At least, these are the things that would normally occur to me. But here there is a more basic question to ask: what the devil is Ewing talking about?
The clause he is trying to get his head around is pretty straightforward: “no Person holding any Office under the United States, shall be a Member of either House during his Continuance in Office.” As I have observed, “member” must mean the same thing at all times, and so when we learn from Article I, section 2 that members of the House are directly elected by the people of their states, and from section 6 that an executive branch officer cannot simultaneously be a member of either house, and then encounter Ewing’s view that a person not serving as an elected member of the House may be chosen speaker, then it follows that in his view an executive branch officer can be speaker without relinquishing his executive office.
But when Ewing goes on about there being some reading of the clause (whether he embraces it or not) under which “current representatives and senators would be precluded from serving in the executive or judicial branch, but not vice versa,” my question is, what on earth can you possibly mean by “vice versa”? In what universe is there a logic that forbids A to equal B but permits B to equal A, using language that says “A and B shall not be equal”?
It is quite impossible, in the nature of things, for there to be two alternative readings of the Incompatibility Clause, one of which operates only “in one direction” while the other operates “in two directions.” For the clause simply forbids a person to be both things at once—both an executive or judicial officer and a member of Congress at the same time. There aren’t any “directions” about it, and the clause is perfectly indifferent about which position one occupied first. Once we see this utter simplicity, great chunks of Ewing’s argument fall away as so much waste matter, pointlessly complicating the simple.
As I said, I am quite unable to tell—though I thought I once knew—whether Ewing accepts or rejects the possibility of a speaker who is simultaneously, e.g., a cabinet secretary. I do know that his reading of the “shall chuse their Speaker” clause leaves him perfectly unable to reject it logically. I also know that it gives him no ground for rejecting, as unconstitutional, the choice of a foreigner, or a child, or a governor, or even (as Ross Douthat mischievously suggested in the New York Times today) a sitting senator such as Mike Lee of Utah.
But it is interesting to see his response to Diana’s points and mine about the “absurdities” that his reading invites as possible. He writes:
If there are prohibitions on any of these possibilities, they are not to be found in the Constitution but in the reasoned judgment of representatives elected to make decisions on behalf of their constituents. There are innumerable awful or worrisome things to which democratic politics could give rise. But only some of them are prohibited by the Constitution.

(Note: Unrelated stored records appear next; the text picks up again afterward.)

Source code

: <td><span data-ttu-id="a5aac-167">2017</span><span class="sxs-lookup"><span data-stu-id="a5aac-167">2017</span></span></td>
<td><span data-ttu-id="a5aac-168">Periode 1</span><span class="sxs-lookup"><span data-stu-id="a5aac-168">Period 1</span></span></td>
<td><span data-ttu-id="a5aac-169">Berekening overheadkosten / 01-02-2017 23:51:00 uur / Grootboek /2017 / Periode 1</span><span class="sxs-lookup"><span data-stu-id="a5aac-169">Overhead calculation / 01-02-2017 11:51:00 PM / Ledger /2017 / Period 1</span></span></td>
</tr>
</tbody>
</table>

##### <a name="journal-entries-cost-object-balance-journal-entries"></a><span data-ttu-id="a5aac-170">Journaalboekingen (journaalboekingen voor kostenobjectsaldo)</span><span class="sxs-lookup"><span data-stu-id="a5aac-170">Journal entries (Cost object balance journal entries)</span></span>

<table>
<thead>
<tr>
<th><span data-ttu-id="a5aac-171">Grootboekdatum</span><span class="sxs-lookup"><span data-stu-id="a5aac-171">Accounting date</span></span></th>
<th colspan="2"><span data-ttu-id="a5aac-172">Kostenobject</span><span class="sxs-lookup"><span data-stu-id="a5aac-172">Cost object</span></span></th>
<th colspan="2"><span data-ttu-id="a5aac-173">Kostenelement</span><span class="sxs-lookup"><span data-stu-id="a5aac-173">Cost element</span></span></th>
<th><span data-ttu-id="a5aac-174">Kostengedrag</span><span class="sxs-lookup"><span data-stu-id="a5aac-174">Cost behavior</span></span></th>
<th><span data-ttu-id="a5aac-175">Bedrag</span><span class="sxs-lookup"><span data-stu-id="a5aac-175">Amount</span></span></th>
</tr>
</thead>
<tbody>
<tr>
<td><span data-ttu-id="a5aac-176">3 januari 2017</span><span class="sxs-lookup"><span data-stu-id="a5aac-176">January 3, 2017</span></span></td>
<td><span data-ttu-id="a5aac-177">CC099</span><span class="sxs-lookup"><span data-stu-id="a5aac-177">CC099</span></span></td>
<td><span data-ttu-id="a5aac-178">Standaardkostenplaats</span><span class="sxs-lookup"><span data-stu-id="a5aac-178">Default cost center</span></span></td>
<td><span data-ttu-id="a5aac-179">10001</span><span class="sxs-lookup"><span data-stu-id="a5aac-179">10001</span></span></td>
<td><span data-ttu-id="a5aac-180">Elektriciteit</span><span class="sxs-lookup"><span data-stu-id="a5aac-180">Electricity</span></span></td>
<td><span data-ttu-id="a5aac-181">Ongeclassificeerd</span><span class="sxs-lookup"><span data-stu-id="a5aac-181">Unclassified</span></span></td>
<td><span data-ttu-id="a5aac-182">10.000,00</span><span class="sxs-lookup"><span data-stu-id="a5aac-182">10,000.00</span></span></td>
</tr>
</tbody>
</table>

It is undoubtedly true that the Constitution does not prohibit all bad or stupid things. As I observed ten days ago, the Constitution does not prohibit the appointment of a foreigner, or a child, or an imbecile to a seat on the Supreme Court. (Some would say we’ve avoided only two out of three of these so far.) But it is also true that the Constitution requires some things, prohibits others, and permits and encourages still other things, all while leaving the effectuation of these various purposes to “the reasoned judgment of representatives elected to make decision on behalf of their constituents.” (Or does Ewing hold the misbegotten view that “unconstitutional” means “what courts of law must strike down”?) One of those things, on which the reasoned judgment of representatives has been consistently correct for 226 years, is the obvious requirement, springing from the very text of the Constitution if the whole is read coherently, that the speaker of the House be a sitting member duly elected by the people to that body.